The closer we get to the Voice vote, the more the No-urging right leans back into the power of the politics of nostalgia, with a promise that the past — their version of it anyway — offers some shelter against the uncertainty of the future.
It’s what this year’s International Booker Prize-winning author Georgi Gospodinov tags as “chronostalgia” — the lure of a mass-marketed ersatz past that drives out our shared memories of what actually happened, or what could happen next.
In Australia, at least, it’s seen in traditional media’s adoption of “look at me” sham news, driven by their commercial imperative to hang on to enough of their mass to get them through the next quarter (or, in the case of the ABC, the next Senate estimates hearing).

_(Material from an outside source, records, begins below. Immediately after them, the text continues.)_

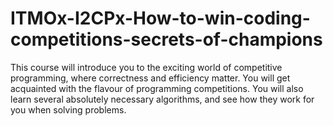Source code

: # ITMOx-I2CPx-How-to-win-coding-competitions-secrets-of-champions

This course will introduce you to the exciting world of competitive programming, where correctness and efficiency matter. You will get acquainted with the flavour of programming competitions. You will also learn several absolutely necessary algorithms, and see how they work for you when solving problems.
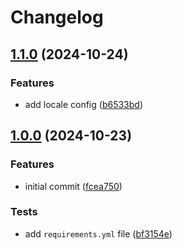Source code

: # Changelog

## [1.1.0](https://github.com/antmelekhin/ansible-role-locales/compare/v1.0.0...v1.1.0) (2024-10-24)


### Features

* add locale config ([b6533bd](https://github.com/antmelekhin/ansible-role-locales/commit/b6533bdeb1304fed4206d170bba3fda4c024c27c))

## [1.0.0](https://github.com/antmelekhin/ansible-role-locales/compare/...v1.0.0) (2024-10-23)


### Features

* initial commit ([fcea750](https://github.com/antmelekhin/ansible-role-locales/commit/fcea750d6d38a3e146e1751f4dca7c93a71c1c07))


### Tests

* add `requirements.yml` file ([bf3154e](https://github.com/antmelekhin/ansible-role-locales/commit/bf3154e609b5a0ce0f65d53373f7e524a29e9a75))
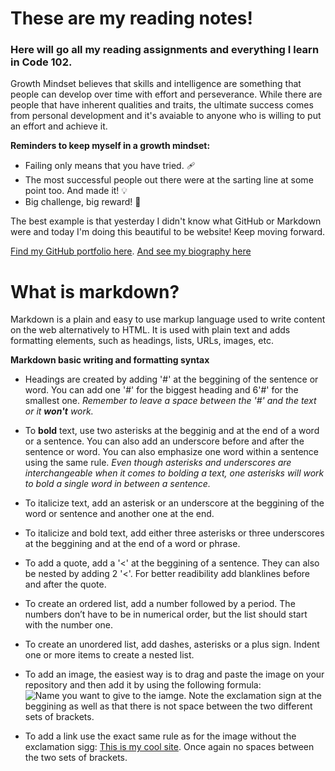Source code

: # These are my reading notes!

### Here will go all my reading assignments and everything I learn in Code 102. 

Growth Mindset believes that skills and intelligence are something that people can develop over time with effort and perseverance. While there are people that have inherent qualities and traits, the ultimate success comes from personal development and it's avaiable to anyone who is willing to put an effort and achieve it. 

**Reminders to keep myself in a growth mindset:** 

- Failing only means that you have tried. 🩹
- The most successful people out there were at the sarting line at some point too. And made it! 💡
- Big challenge, big reward! 💪

The best example is that yesterday I didn't know what GitHub or Markdown were and today I'm doing this beautiful to be website! Keep moving forward. 

[Find my GitHub portfolio here](https://github.com/Araceligm90).
[And see my biography here](https://araceligm90.github.io/Biography-/)




# What is markdown?

Markdown is a plain and easy to use markup language used to write content on the web alternatively to HTML. 
It is used with plain text and adds formatting elements, such as headings, lists, URLs, images, etc. 

**Markdown basic writing and formatting syntax**

- Headings are created by adding '#' at the beggining of the sentence or word. You can add one '#' for the biggest heading and 6'#' for the smallest one. *Remember to leave a space between the '#' and the text or it **won't** work.*

- To **bold** text, use two asterisks at the begginig and at the end of a word or a sentence. You can also add an underscore before and after the sentence or word. You can also emphasize one word within a sentence using the same rule. *Even though asterisks and underscores are interchangeable when it comes to bolding a text, one asterisks will work to bold a single word in between a sentence.*

- To italicize text, add an asterisk or an underscore at the beggining of the word or sentence and another one at the end. 

- To italicize and bold text, add either three asterisks or three underscores at the beggining and at the end of a word or phrase.

- To add a quote, add a '<' at the beggining of a sentence. They can also be nested by adding 2 '<'. For better readibility add blanklines before and after the quote. 

- To create an ordered list, add a number followed by a period. The numbers don’t have to be in numerical order, but the list should start with the number one.

- To create an unordered list, add dashes, asterisks or a plus sign. Indent one or more items to create a nested list. 

- To add an image, the easiest way is to drag and paste the image on your repository and then add it by using the following formula: ![Name you want to give to the iamge](Image.jpg). Note the exclamation sign at the beggining as well as that there is not space between the two different sets of brackets. 

- To add a link use the exact same rule as for the image without the exclamation sigg: [This is my cool site](www.araceliscoolsite.com). Once again no spaces between the two sets of brackets. 
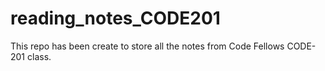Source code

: # reading_notes_CODE201
This repo has been create to store all the notes from Code Fellows CODE-201 class.
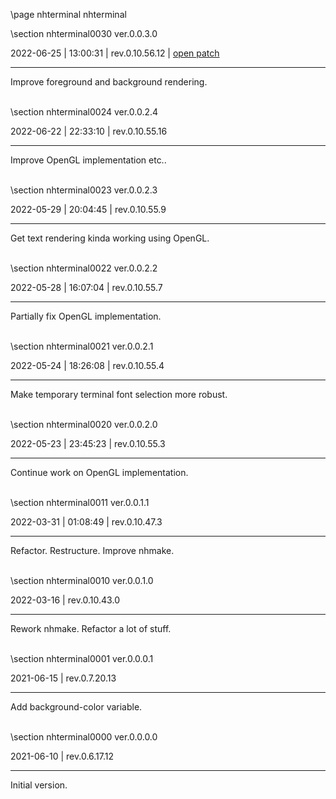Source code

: \page nhterminal nhterminal

<div style="max-width:700px;">

\section nhterminal0030 ver.0.0.3.0

2022-06-25 | 13:00:31 | rev.0.10.56.12 | [open patch](../../patches/html/md_pages_9751decae0c75ab6611dd1e0a46a8e978affde20.html)

 ---

 Improve foreground and background rendering.

<br>\section nhterminal0024 ver.0.0.2.4

2022-06-22 | 22:33:10 | rev.0.10.55.16

 ---

 Improve OpenGL implementation etc..

<br>\section nhterminal0023 ver.0.0.2.3

2022-05-29 | 20:04:45 | rev.0.10.55.9

 ---

 Get text rendering kinda working using OpenGL.

<br>\section nhterminal0022 ver.0.0.2.2

2022-05-28 | 16:07:04 | rev.0.10.55.7

 ---

 Partially fix OpenGL implementation.

<br>\section nhterminal0021 ver.0.0.2.1

2022-05-24 | 18:26:08 | rev.0.10.55.4

 ---

 Make temporary terminal font selection more robust.

<br>\section nhterminal0020 ver.0.0.2.0

2022-05-23 | 23:45:23 | rev.0.10.55.3

 ---

 Continue work on OpenGL implementation.

<br>\section nhterminal0011 ver.0.0.1.1

2022-03-31 | 01:08:49 | rev.0.10.47.3

 ---

 Refactor. Restructure. Improve nhmake.







<br>\section nhterminal0010 ver.0.0.1.0

2022-03-16 | rev.0.10.43.0

 ---

 Rework nhmake. Refactor a lot of stuff.

<br>\section nhterminal0001 ver.0.0.0.1

2021-06-15 | rev.0.7.20.13

 ---

 Add background-color variable.

<br>\section nhterminal0000 ver.0.0.0.0

2021-06-10 | rev.0.6.17.12

 ---

 Initial version.

<br></div>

We saw it again over the weekend, with The Australian front-paging a LARP of the politics of the 2007 Northern Territory intervention by once-were PMs Howard and Abbott, while inside the paper, former High Court chief justice Sir Harry Gibbs was exhumed to refight the undead culture wars of the 1992 Mabo decision.
A Bulgarian writer, Gospodinov’s novelistic rumination on history and memory Time Shelter describes a Europe where, offered a choice by referendum, each country opts to live in their own favoured pre-fabricated narrative of the past.
British writers assume he’s writing about Brexit. Ukrainian writers assume he’s writing about a revanchist Russia. Australians? Maybe he’s writing about the referendum we find ourselves facing.
Politically, the right is offering a replay of the time bracketed by the Mabo decision and the intervention, when reconciliation between settler and First Nations peoples was still nothing to say sorry about.
It’s a double dose of chronostalgia: the Howard project was itself a throwback to the easy-going sunny 1960s when jobs were easy to come by and people knew their place — in terms of race and gender, at least. A time when Australia’s troubling racist history could be discreetly magicked away with the repeal of the law (if not the practice) of the White Australia immigration policy and the self-congratulation of the 1967 referendum that offered the recognition-lite of counting First Nations peoples in the census.
The results in Gospodinov’s fictional referendums give a clue as to why the narrative appeals: in his book (spoiler alert!) much of Western Europe opts for the 1980s, while much of the former Communist Central and Eastern Europe takes the 1990s; in both cases, the moments in their respective national narratives when life was comfortable and the future seemed bright.
As with Brexit and Trump, Gospodinov’s older voting majorities yearn to live in the time when they were young — and, in the process, condemn their children to endure it with them. Sounds more and more like the Howard times.
The traditional media’s failure to grasp the opportunity of the promise of the Uluru statement is already being well canvassed (including, of course, here in Crikey).
They’ve embraced the No case’s daily stunt to drive the news cycle, turned the No leaders into celebrities, hanging breathlessly on their daily pronouncements, and amplified in a shocked-not-shocked style the most fake of news ginned-up by the opponents of the Voice.
Sure, there’s now an all-too-late recognition of the sham-news problem with, for example, Nine’s press gallery leader David Crowe noting Peter Dutton’s response to the immigration debate as “an example of the casual mistruth he has been uttering too often”. It’ll be interesting to see how that insight endures past Saturday.
It has highlighted too just how noxious the News Corp domination of traditional media is. It’s not just because of the narrative it promotes within its own pages. A combination of hard paywalls and social media’s withdrawal from news distribution (as the Substack Unmade highlighted on the weekend) means News’ “news” is safely sequestered into its own declining demographic.
It’s because the rest of the traditional media — and particularly the ABC — have been irretrievably reshaped by the US company’s definition of news, coupled with an unquestioning acceptance of its hand-waving of what makes reporting “fair and balanced”, even at the expense of legitimising racism and misogyny.
The audience-led economics of old media has seen it shed its role of building the future-leaning, modernising national narrative of the imagined communities that underpinned the rise of nation-states (as identified by Benedict Anderson).
Instead, as Gospodinov’s chronostalgia alerts us, the media have picked up (again, largely courtesy of News Corp) a backwards-looking, good-old-days counterfeit of a past. Maybe it’s the Howard aughts, maybe (for the left) the Hawke ’80s, or maybe (for the more ruminating conservative) even the colonial constitutional settlement of the 1890s.
These sorts of synthetic pasts, says Gospodinov, have one thing in common: they assume a dispiriting “future deficit” that denies the most important bit of history — the part that’s yet to come.